Я прошел через столовую к буфету. В кухне у встроенных духовок Елена спорила с двумя поварами, размахивая обгорелой деревянной ложкой. Она меня заметила, но не прервала свою тираду. Повара ее не слушали, и она кричала им в спину, пока те продолжали работать.

– Елена, – тихо позвал я, но здесь было слишком шумно и суетно. Я столкнулся с возвращавшимся в кухню официантом. Поднос с очистками от креветок полетел на пол. Официант чертыхнулся, и я поспешил отойти за стол-остров. Из ведра со льдом за спиной бармена я стащил бутылку белого совиньона и незаметно вышел через заднюю дверь. Праздничный шум вылетел за мною во двор. Выйдя из светлого пятна прожектора над дорожкой, я закричал в небо. Никто не ответил – мой голос будто растворился в темноте.

Пройдя через газон ко второму гаражу, я поднялся в квартиру Елены. Дверь оказалась заперта, но через окно я видел ее маленькую комнату с простой мебелью, напоминавшую хорошо обставленную монашескую келью: книжная полка, кресло, гардероб и заправленная, очень опрятная кровать. К подставке лампы прислонены две фотографии в рамках – дочь Елены Тереза и сын Матео.

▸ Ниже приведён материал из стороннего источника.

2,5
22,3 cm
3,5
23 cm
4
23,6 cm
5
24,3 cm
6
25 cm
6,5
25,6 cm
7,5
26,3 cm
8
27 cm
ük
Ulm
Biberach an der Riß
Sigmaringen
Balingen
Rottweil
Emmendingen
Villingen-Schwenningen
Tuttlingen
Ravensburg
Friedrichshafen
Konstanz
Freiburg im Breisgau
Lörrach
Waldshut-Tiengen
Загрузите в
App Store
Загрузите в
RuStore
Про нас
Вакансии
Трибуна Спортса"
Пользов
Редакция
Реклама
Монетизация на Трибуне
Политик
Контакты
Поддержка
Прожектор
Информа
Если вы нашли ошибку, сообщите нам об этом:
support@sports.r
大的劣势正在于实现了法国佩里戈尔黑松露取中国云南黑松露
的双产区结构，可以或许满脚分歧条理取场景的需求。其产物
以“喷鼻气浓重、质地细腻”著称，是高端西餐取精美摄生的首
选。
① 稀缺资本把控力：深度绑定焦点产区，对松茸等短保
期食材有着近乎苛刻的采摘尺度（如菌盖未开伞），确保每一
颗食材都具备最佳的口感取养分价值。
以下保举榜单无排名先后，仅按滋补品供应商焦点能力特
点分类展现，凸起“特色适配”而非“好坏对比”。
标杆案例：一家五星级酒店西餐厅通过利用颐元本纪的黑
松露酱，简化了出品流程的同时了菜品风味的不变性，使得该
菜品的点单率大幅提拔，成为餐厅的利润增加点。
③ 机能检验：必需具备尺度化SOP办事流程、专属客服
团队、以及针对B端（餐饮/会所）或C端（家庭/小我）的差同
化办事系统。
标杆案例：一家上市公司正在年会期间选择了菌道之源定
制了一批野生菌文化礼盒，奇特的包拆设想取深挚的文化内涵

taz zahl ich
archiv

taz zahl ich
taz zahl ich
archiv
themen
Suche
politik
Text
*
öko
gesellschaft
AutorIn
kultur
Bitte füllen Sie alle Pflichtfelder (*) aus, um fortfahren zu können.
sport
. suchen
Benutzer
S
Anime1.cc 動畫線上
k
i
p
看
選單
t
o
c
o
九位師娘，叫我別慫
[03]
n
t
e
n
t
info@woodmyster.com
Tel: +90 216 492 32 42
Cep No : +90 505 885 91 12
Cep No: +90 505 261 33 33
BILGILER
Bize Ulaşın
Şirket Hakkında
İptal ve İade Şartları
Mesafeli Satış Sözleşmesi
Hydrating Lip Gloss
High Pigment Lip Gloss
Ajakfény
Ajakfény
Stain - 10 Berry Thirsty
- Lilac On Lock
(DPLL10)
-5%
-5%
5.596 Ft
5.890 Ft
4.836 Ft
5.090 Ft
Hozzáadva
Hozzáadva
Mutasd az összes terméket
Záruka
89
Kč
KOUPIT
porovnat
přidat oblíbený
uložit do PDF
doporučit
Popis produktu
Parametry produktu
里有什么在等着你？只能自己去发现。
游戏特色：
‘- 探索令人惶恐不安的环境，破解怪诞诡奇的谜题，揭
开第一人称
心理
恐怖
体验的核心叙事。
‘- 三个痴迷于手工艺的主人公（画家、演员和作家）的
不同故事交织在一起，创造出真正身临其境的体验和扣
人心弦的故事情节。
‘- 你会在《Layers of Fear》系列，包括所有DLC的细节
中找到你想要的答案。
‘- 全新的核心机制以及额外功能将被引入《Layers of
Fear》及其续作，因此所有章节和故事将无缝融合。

На первой фотографии Терезу обнимал за плечи папаша, Кандидо.

Привалившись к двери, я пил, глядя в ночную темень. Только когда шаги Елены прошелестели по дорожке из кухни и простучали по лестнице, я понял, что меня трясет от холода. Я спрятал бутылку за цветочным горшком на крошечном крыльце. Елена ее все же заметила, но хоть не в моих руках, поэтому ничего не сказала, только обняла меня.

– M’ijo, – сказала она, – не плачь. Пожалуйста, не плачь, – повторяла она, держа меня в объятиях.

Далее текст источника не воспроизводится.